EXERCISE OBJECTIVE :: Render the lines from the start of the material through the line containing "quién la había" as a Markdown table with the columns Row and Line, numbering each row and omitting blank lines. Leave the pictures out.

INFORMATION SHOWN ::
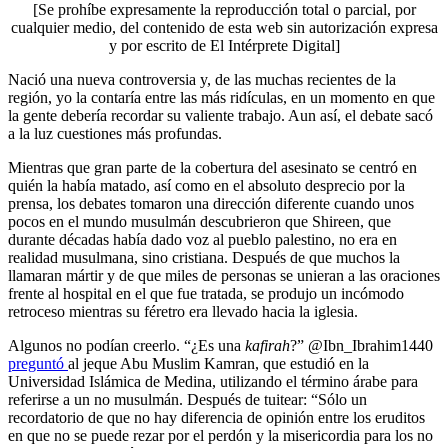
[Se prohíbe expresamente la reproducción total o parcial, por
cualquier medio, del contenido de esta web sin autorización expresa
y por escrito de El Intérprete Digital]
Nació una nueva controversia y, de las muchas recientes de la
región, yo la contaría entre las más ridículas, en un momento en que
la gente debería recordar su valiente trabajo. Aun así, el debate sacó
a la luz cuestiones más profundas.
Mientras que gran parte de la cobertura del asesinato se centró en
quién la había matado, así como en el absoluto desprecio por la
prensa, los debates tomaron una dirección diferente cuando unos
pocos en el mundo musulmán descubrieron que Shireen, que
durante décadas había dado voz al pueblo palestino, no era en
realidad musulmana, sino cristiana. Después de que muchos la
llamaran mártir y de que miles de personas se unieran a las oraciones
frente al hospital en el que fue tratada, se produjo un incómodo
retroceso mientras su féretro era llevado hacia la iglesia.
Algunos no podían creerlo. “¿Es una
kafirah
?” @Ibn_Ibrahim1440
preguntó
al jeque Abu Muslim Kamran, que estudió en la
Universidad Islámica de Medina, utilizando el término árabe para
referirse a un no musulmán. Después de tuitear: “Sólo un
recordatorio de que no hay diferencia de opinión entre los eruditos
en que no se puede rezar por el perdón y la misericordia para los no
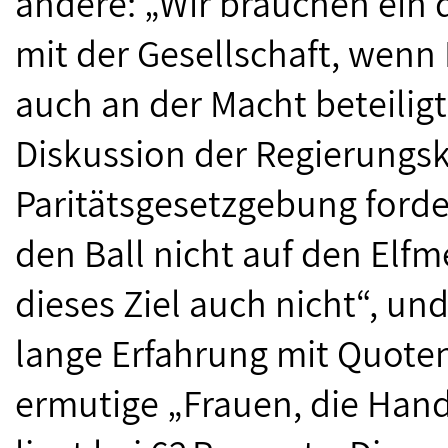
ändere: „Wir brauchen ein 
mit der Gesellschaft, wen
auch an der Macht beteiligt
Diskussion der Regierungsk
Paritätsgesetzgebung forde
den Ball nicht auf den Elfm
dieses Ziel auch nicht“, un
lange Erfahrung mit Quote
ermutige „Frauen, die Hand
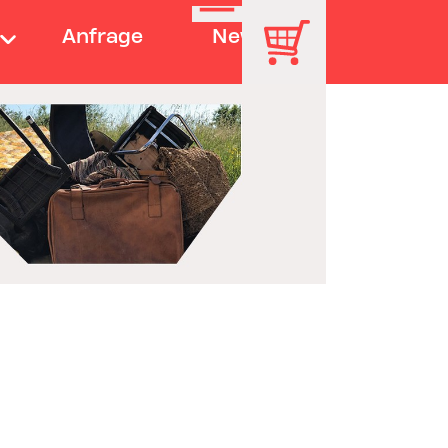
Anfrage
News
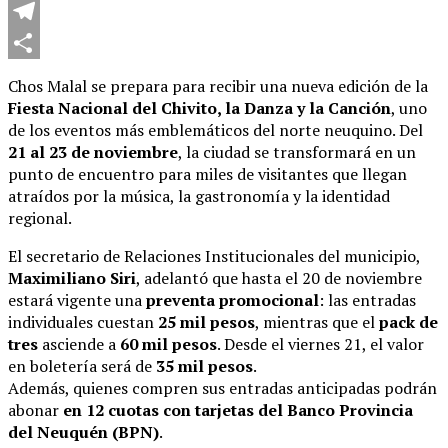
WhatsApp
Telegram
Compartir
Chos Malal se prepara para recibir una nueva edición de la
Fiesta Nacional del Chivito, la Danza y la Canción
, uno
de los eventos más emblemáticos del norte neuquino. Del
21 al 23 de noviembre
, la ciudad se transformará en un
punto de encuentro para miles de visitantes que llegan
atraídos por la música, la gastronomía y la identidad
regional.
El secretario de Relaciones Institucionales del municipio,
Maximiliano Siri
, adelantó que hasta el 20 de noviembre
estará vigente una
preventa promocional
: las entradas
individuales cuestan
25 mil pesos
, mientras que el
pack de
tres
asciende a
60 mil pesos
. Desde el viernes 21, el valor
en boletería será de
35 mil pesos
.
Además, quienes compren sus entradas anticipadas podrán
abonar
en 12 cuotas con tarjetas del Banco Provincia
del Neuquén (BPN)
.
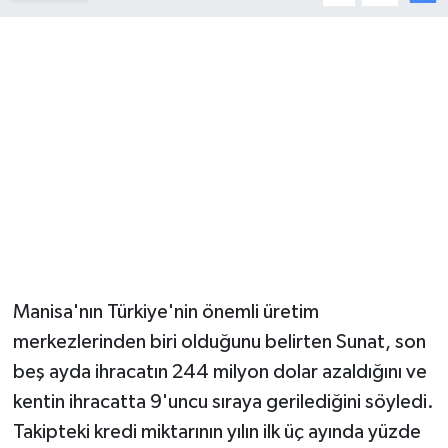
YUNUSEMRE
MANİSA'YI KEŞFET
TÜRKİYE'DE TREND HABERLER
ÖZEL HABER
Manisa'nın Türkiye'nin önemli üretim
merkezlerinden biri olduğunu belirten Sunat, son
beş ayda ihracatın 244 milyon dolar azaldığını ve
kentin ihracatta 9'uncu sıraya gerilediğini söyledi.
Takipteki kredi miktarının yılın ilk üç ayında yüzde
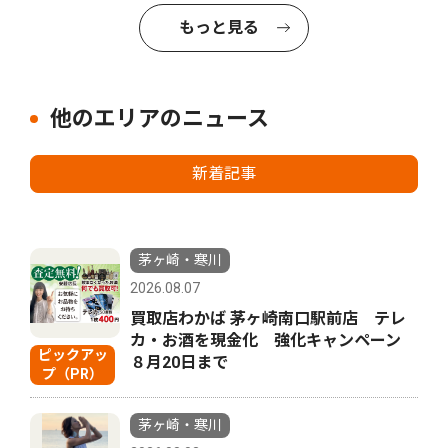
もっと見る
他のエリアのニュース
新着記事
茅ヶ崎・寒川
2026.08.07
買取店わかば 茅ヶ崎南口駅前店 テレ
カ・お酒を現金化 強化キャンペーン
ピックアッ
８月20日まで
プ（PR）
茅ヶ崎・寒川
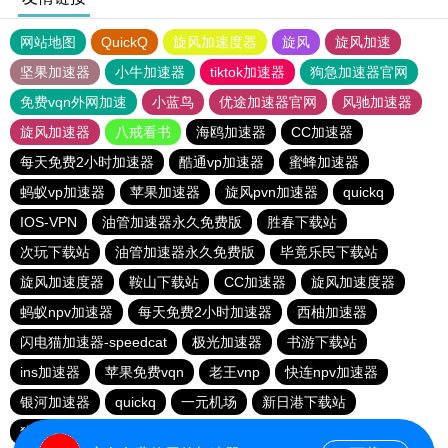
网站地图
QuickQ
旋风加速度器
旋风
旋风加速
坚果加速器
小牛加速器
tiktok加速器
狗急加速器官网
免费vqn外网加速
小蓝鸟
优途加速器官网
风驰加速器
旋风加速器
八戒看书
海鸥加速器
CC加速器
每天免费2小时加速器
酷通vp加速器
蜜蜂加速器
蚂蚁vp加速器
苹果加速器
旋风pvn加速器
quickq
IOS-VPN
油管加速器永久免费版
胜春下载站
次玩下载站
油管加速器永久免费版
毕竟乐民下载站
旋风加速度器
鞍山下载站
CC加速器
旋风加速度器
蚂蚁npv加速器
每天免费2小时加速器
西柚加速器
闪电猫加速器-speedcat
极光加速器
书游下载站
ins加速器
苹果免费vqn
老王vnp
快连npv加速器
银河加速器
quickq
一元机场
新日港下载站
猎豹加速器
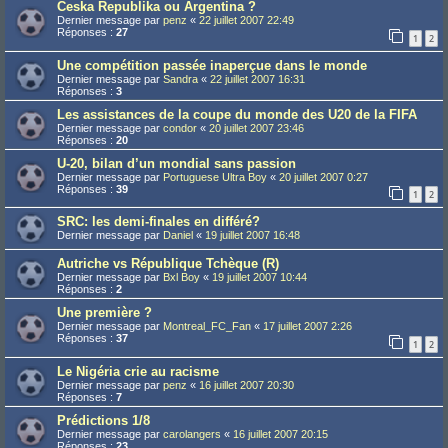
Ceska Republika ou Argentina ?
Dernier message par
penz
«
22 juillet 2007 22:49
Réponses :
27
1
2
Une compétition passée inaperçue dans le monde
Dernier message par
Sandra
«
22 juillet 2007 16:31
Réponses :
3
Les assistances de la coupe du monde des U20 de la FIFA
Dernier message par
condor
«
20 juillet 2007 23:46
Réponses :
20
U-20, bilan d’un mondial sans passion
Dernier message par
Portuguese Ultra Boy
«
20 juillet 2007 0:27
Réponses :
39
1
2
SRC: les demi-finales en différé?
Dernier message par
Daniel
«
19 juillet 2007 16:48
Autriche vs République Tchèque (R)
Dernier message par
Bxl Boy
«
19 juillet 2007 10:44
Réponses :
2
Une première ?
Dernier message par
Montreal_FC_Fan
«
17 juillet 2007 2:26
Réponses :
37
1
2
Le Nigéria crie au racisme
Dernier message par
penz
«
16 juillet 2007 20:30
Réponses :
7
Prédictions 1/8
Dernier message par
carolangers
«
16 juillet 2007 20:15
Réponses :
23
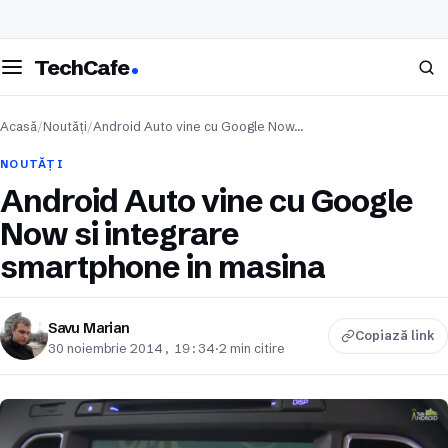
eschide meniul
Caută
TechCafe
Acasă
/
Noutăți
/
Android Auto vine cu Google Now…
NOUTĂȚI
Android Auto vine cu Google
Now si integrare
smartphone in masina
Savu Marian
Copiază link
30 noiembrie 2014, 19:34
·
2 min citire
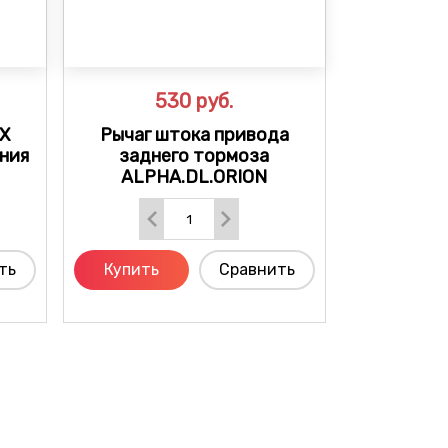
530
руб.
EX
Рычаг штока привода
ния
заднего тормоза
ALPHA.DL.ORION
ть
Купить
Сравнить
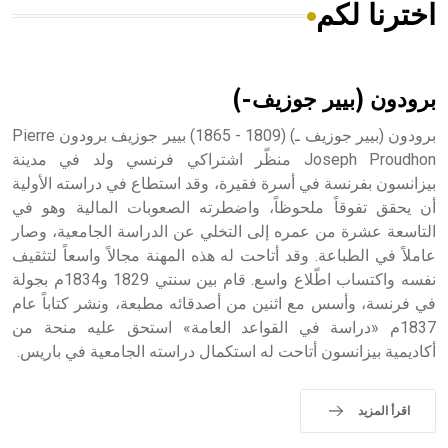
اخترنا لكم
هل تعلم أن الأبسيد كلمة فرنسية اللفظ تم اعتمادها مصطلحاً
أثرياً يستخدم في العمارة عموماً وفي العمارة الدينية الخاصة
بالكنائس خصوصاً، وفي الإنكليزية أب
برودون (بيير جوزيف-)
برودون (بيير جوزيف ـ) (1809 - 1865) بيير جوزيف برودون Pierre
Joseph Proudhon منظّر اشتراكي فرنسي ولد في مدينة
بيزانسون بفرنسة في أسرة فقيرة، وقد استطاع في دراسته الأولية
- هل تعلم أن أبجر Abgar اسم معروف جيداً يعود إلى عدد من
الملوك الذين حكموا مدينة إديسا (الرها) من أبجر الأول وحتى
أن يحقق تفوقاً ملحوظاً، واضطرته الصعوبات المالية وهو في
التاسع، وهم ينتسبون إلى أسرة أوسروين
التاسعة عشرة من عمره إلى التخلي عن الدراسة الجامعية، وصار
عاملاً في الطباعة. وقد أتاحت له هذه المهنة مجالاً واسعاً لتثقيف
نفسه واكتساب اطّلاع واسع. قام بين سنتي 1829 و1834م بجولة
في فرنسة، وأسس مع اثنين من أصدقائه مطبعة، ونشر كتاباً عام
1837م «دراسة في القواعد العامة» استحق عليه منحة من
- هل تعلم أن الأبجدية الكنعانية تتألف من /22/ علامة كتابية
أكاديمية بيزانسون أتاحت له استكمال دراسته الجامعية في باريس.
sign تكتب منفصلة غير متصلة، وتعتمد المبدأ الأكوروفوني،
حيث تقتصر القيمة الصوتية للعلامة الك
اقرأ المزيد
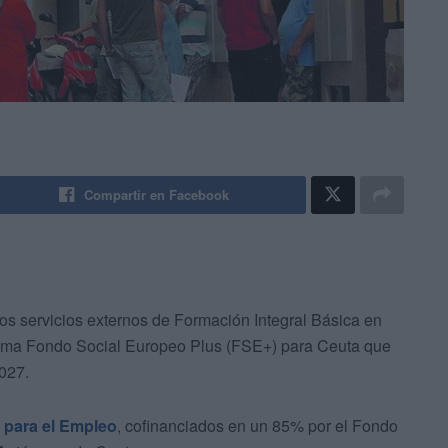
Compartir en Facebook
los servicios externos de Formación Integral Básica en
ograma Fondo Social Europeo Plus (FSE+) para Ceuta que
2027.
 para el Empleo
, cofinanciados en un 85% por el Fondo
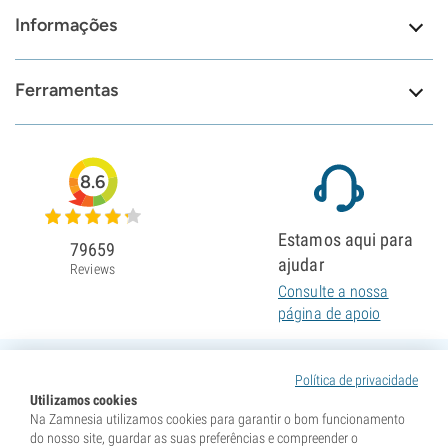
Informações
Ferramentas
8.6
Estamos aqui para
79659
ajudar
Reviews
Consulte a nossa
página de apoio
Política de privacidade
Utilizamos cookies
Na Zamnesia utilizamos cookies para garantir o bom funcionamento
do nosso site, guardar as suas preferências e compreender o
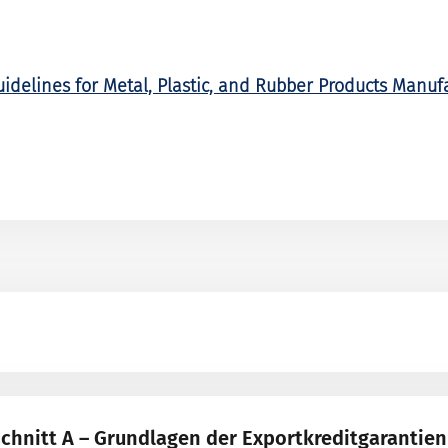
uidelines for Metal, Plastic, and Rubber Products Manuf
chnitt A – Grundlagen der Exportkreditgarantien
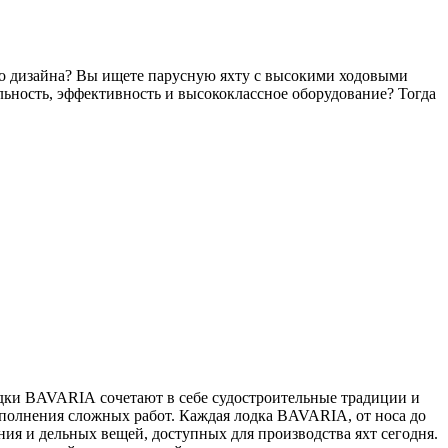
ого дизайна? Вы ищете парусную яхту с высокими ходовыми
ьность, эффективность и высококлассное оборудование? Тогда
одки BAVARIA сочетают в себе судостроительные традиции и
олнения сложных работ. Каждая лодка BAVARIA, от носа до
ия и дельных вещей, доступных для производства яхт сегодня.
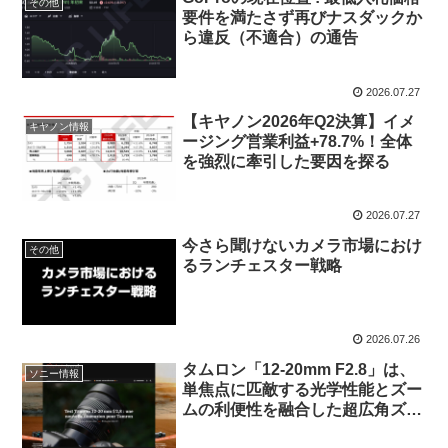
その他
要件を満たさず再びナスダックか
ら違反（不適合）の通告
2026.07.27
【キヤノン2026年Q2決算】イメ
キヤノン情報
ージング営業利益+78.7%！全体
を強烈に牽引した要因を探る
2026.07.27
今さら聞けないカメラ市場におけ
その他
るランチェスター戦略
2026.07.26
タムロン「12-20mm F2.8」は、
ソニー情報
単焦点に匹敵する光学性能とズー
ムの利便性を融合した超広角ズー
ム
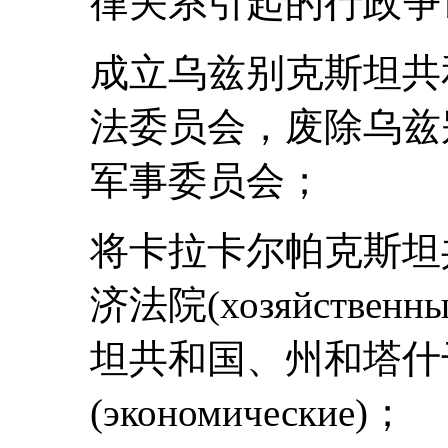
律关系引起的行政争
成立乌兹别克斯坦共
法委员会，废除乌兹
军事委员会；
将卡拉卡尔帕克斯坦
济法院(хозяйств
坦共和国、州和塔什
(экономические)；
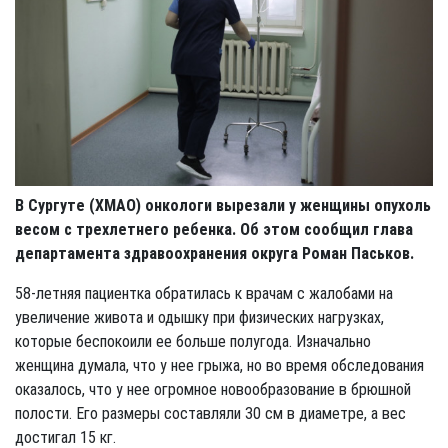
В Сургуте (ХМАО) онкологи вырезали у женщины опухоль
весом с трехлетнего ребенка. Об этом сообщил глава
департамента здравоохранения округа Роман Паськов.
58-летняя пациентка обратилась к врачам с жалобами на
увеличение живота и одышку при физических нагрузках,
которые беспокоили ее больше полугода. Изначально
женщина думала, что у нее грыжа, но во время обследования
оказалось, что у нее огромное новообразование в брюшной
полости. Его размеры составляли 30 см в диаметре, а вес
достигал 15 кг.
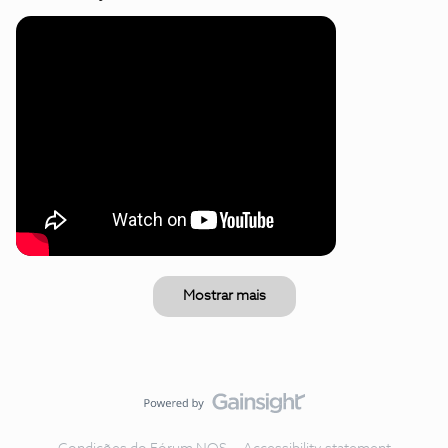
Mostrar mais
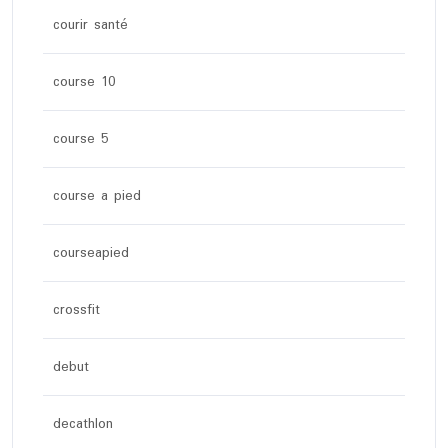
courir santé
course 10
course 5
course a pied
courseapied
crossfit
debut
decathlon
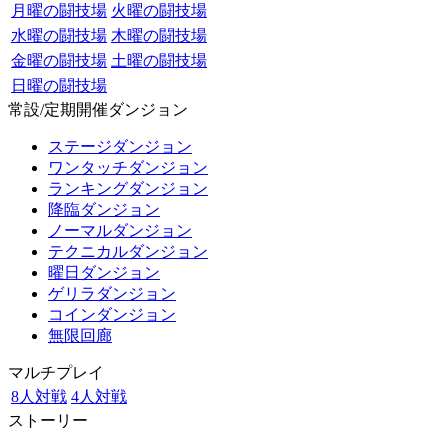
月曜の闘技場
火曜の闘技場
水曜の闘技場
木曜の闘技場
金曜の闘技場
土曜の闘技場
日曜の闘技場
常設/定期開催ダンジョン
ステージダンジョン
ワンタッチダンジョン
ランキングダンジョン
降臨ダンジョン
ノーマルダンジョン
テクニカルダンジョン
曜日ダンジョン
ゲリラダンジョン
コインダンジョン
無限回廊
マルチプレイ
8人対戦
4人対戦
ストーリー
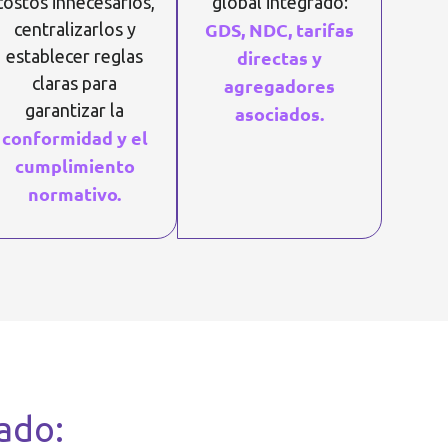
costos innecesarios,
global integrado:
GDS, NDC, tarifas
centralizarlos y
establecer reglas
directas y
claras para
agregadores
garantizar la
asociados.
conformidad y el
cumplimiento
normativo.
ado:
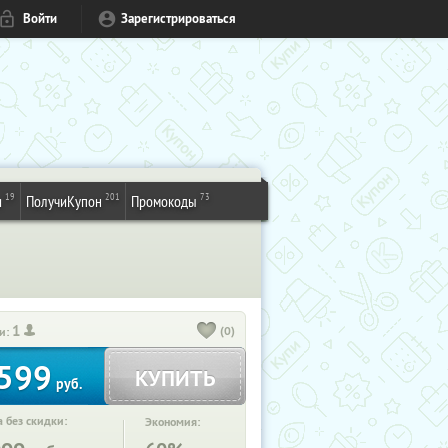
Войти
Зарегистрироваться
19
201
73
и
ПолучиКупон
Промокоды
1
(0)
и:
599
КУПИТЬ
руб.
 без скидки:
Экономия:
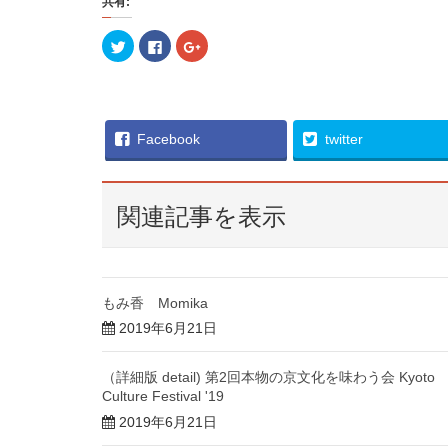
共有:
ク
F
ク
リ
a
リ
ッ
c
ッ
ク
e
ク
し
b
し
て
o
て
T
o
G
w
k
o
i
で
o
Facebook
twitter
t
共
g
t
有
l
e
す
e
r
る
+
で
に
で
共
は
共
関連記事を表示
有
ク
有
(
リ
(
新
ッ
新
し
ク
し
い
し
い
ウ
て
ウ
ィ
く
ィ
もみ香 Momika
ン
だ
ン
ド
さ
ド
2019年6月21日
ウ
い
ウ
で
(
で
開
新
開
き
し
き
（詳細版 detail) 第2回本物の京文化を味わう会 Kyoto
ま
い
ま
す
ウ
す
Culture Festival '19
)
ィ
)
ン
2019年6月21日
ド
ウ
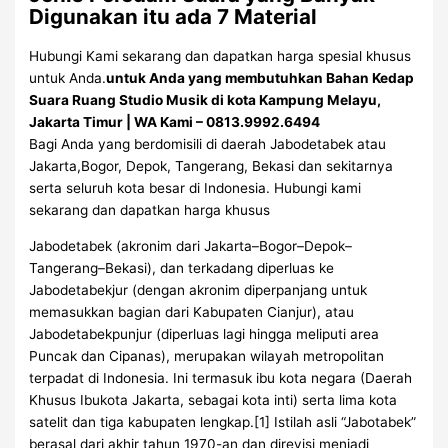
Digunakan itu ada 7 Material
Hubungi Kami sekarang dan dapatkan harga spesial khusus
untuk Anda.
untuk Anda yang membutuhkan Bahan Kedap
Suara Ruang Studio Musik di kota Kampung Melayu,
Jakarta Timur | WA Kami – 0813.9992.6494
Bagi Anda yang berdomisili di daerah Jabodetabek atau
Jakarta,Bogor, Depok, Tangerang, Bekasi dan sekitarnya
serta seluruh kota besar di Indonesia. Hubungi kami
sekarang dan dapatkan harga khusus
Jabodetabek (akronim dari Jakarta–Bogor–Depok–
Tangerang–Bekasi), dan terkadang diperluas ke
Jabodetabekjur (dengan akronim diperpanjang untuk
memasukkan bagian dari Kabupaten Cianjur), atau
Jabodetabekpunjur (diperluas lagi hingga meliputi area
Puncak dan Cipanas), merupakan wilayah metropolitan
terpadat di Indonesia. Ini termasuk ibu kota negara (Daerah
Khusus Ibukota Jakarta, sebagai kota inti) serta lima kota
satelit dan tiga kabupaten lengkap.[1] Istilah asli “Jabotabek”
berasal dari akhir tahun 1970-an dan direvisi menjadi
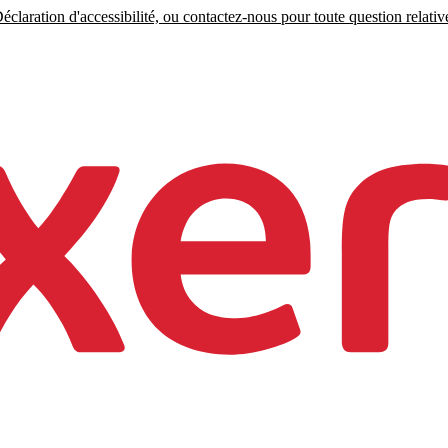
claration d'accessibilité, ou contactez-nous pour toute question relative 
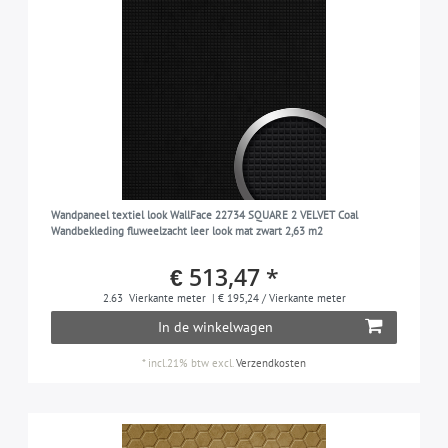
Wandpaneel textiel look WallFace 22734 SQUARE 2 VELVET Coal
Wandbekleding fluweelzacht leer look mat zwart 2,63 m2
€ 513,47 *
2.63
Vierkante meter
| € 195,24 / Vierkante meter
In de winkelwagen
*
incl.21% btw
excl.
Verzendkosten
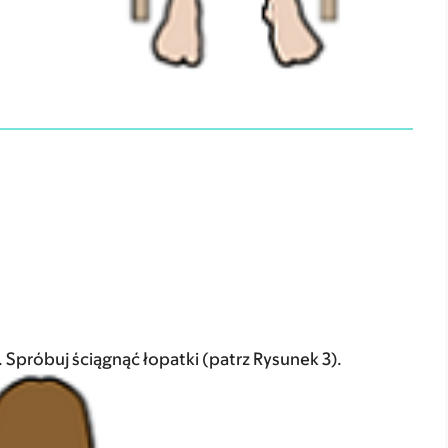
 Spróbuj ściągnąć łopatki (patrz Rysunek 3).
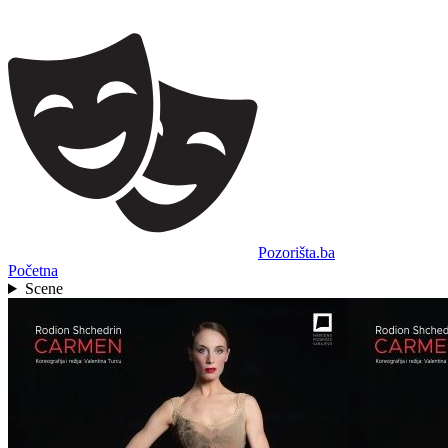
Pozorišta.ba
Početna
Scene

OUTPUT OF THE EXERCISE ::
| Row | Line |
|---|---|
| 1 | [Se prohíbe expresamente la reproducción total o parcial, por |
| 2 | cualquier medio, del contenido de esta web sin autorización expresa |
| 3 | y por escrito de El Intérprete Digital] |
| 4 | Nació una nueva controversia y, de las muchas recientes de la |
| 5 | región, yo la contaría entre las más ridículas, en un momento en que |
| 6 | la gente debería recordar su valiente trabajo. Aun así, el debate sacó |
| 7 | a la luz cuestiones más profundas. |
| 8 | Mientras que gran parte de la cobertura del asesinato se centró en |
| 9 | quién la había matado, así como en el absoluto desprecio por la |